• Zadania i ćwiczenia:
a: Kto w tekście o Michaelu Bispingu zaprzecza zarzutom, że ten zawodnik unika trudnych walk?
b: W tekście o Michaelu Bispingu zamień „szacunku” na „sympatii” i przepisz fragment od słów „Wielu zawodników zarzuca” aż po słowa „Bisping tego nie robi.”.
c: Kontynuuj tekst o Michaelu Bispingu, zaczynając tuż po jego ostatnim zdaniu.

• Podany tekst:
···
Wielu zawodników zarzuca Michaelowi Bispingowi, że ten unika trudnych walk, że jako mistrz wybiera sobie przeciwników, by uniknąć najtrudniejszych pojedynków. Szef UFC, Dana White zaprzeczył tym twierdzeniom i w rozmowie z serwisem MMAjunkie powiedział:
Każdego dnia pojawiają się zawodnicy, którzy odrzucają walki. Czasami mówię o tym publicznie, czasami nie. Bisping nie odrzuca walk, on tego nie robi. Mam więc dla niego dużo szacunku, lubię go. Jeśli działasz w biznesie sportów walki, powinieneś być gotów bić się z każdym, gdziekolwiek by to było i w jakimkolwiek czasie, szczególnie gdy jesteś mistrzem albo jednym z piątki najlepszych zawodników na świecie. Nie powinieneś odrzucać w takiej sytuacji żadnej walki i Bisping tego nie robi.
···
• Dostarczone dane:

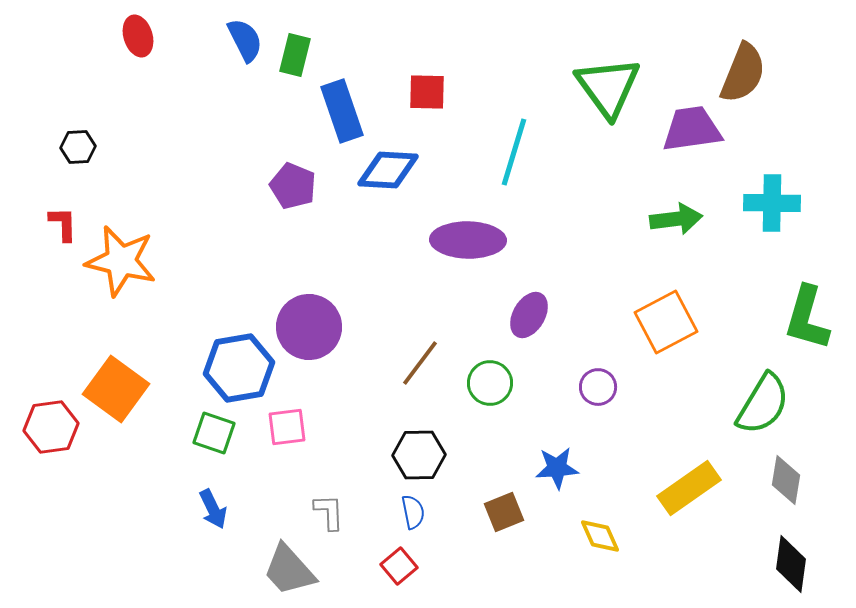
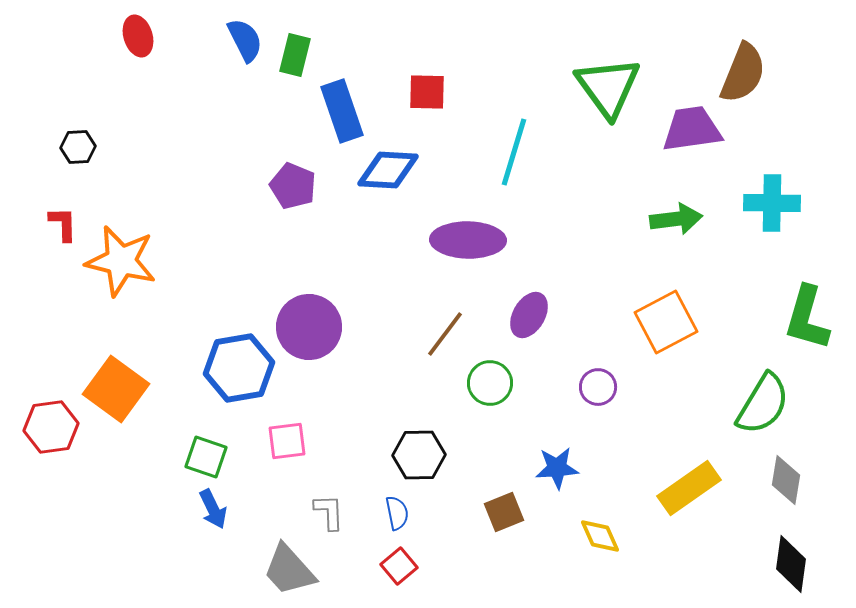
brown line at (420, 363): moved 25 px right, 29 px up
pink square at (287, 427): moved 14 px down
green square at (214, 433): moved 8 px left, 24 px down
blue semicircle at (413, 512): moved 16 px left, 1 px down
···
• Odpowiedzi po kolei:
a: Szef UFC, Dana White.

b:
Wielu zawodników zarzuca Michaelowi Bispingowi, że ten unika trudnych walk, że jako mistrz wybiera sobie przeciwników, by uniknąć najtrudniejszych pojedynków. Szef UFC, Dana White zaprzeczył tym twierdzeniom i w rozmowie z serwisem MMAjunkie powiedział:
Każdego dnia pojawiają się zawodnicy, którzy odrzucają walki. Czasami mówię o tym publicznie, czasami nie. Bisping nie odrzuca walk, on tego nie robi. Mam więc dla niego dużo sympatii, lubię go. Jeśli działasz w biznesie sportów walki, powinieneś być gotów bić się z każdym, gdziekolwiek by to było i w jakimkolwiek czasie, szczególnie gdy jesteś mistrzem albo jednym z piątki najlepszych zawodników na świecie. Nie powinieneś odrzucać w takiej sytuacji żadnej walki i Bisping tego nie robi.

c:
White dodał, że w następnym pojedynku Michael Bisping spotka się ze zwycięzcą walki Whittaker vs. Romero.
Aktualnie powinno dojść do walki Bispinga z Romero, ale Bisping ma kontuzję. Bisping będzie więc walczył ze zwycięzcą pojedynku pomiędzy Robertem Whittakerem i Yoelem Romero.
Szef UFC powiedział również, że od lat żyje w bardzo dobrych relacjach z Anglikiem, bo wiele razem przeszli.
Ja i Mike przeszliśmy razem długą drogą od czasu jego występu w The Ultimate Fighterze. Zrobiłem dużo dla Michaela Bispinga, ale on również zrobił dużo dla mnie. Mamy dobre relacje, często z sobą rozmawiamy, nawet gdy obaj nie do końca jesteśmy zadowoleni z danej sytuacji.
Nie odrzuca pewnie, wziął na przykład z GSP 😛
Nie odrzuca. Jak trzeba było walczyć w lipcu z GSP to był pierwszy ale jak ogłosili interim między Romero a Robertem to nagle kontuzja niewiadomego pochodzenia i dostępność w listopadzie.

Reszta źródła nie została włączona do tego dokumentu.